Perhaps, but the auto industry, in particular, has been hard hit by the Chinese trade war and tariffs on imported aluminum and steel. The latter duties will cost General Motors and Ford about $1 billion each, the companies now estimate. Lower exports to China will further strain their balance sheets.
Trump, meanwhile, last week signaled he is still itching to open up a third front in his global trade war, urging Congress to support what could be up to 25 percent tariffs on vehicles imported from other trade partners, such as Germany. Leaders of the European Union have signaled they would echo the response of China, saddling U.S.-made vehicles with new tariffs in response.

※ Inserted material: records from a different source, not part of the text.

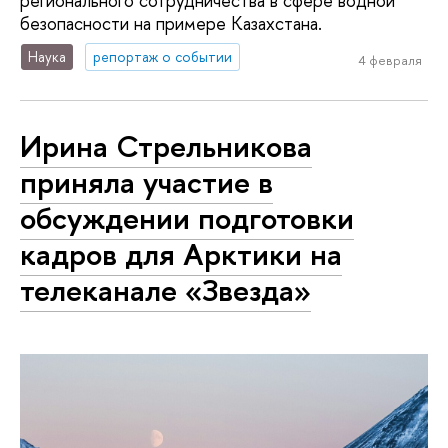
регионального сотрудничества в сфере водной
безопасности на примере Казахстана.
Наука
репортаж о событии
4 февраля
Ирина Стрельникова
приняла участие в
обсуждении подготовки
кадров для Арктики на
телеканале «Звезда»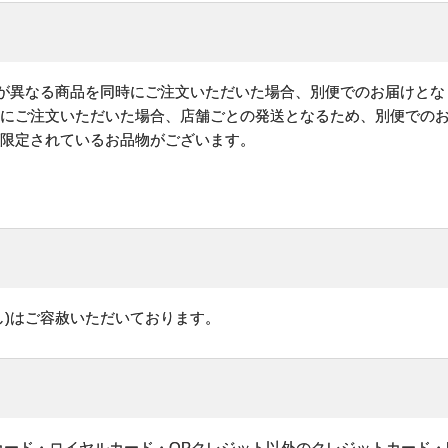
)が異なる商品を同時にご注文いただいた場合、別便でのお届けとな
時にご注文いただいた場合、店舗ごとの発送となるため、別便での
が限定されているお品物がございます。
し)はご容赦いただいております。
ットカード・ロイヤルカード・OPクレジット以外のクレジットカード・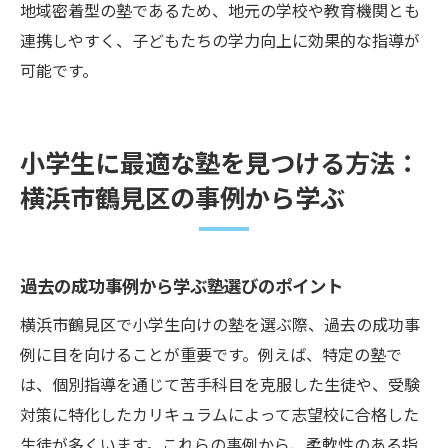
地域密着型の塾であるため、地元の学校や教育機関とも
連携しやすく、子どもたちの学力向上に効果的な指導が
可能です。
小学生に最適な塾を見つける方法：
横浜市鶴見区の事例から学ぶ
過去の成功事例から学ぶ塾選びのポイント
横浜市鶴見区で小学生向けの塾を選ぶ際、過去の成功事
例に目を向けることが重要です。例えば、特定の塾で
は、個別指導を通じて苦手科目を克服した生徒や、受験
対策に特化したカリキュラムによって志望校に合格した
生徒が多くいます。これらの事例から、柔軟性のある指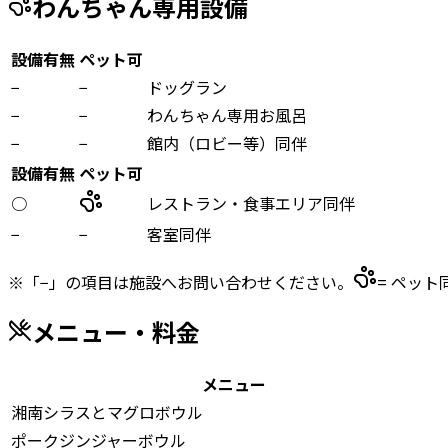
わんちゃん専用設備
設備有無
ペット可
−
−
ドッグラン
−
−
わんちゃん専用お風呂
−
−
館内（ロビー等）同伴
設備有無
ペット可
○
レストラン・食事エリア同伴
−
−
客室同伴
※「−」の項目は施設へお問い合わせください。
= ペット
メニュー・料金
メニュー
湘南シラスとマグロボウル
ポークジンジャーボウル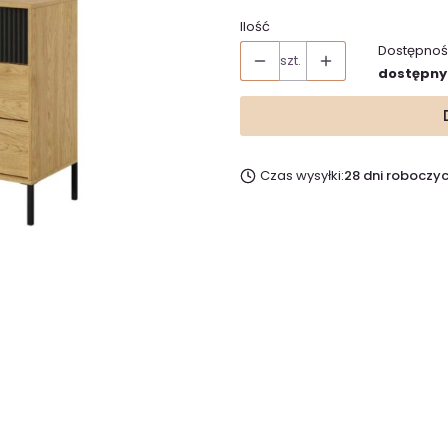
Ilość
Dostępnoś
szt.
dostępny
Czas wysyłki:
28 dni roboczy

European auto industry leaders met with the president on Tuesday, and the White House issued a statement saying, Trump "shared his vision of all automakers producing in the United States and creating a more friendly business environment."
In fact, European automakers have rapidly expanded their manufacturing base in the U.S. in recent years. That includes not only the new Volvo plant but also at the BMW Spartanburg facility and Daimler AG's Mercedes-Benz factory in Vance, Alabama.
BMW said it employs 10,000 people at its Spartanburg plant and has plans to hire 1,000 more by 2021.
"Free trade has made the success story of BMW in the US possible," the company said in a statement Tuesday, adding that 70 percent of the cars made in Spartanburg last year were exported to more than 120 countries. China was the No. 1 destination followed by the company's home country Germany. The company said it wants to ramp up production in North America and is considering — although hasn't yet decided — whether to set up a second plant in the U.S. to make power trains.
The stock market pulled back Tuesday with the Dow falling by as much as 800 points after an initial surge, reflecting Trump's misdirection on trade talks. General Motors, which not only exports some models to China but also imports the Chinese-made Envision SUV, fell 5 percent to $36.52 a share. Ford slid 4.4 percent to $9.18 a share. Toyota dropped 1.72 percent to $120.88 a share. Markets were closed Wednesday, the national day of mourning for President George H.W. Bush.
One of the few automotive stocks to score a gain on Tuesday was Tesla ,which only recently began work on a new factory in Shanghai that eventually will let it sidestep the tariff battle. The California-based electric vehicle manufacturer was one of the few automakers that didn't fall, closing up by less than 1 percent to $359.70 a share.
Correction: This story was revised to correct that the Trump-Xi dinner was Saturday.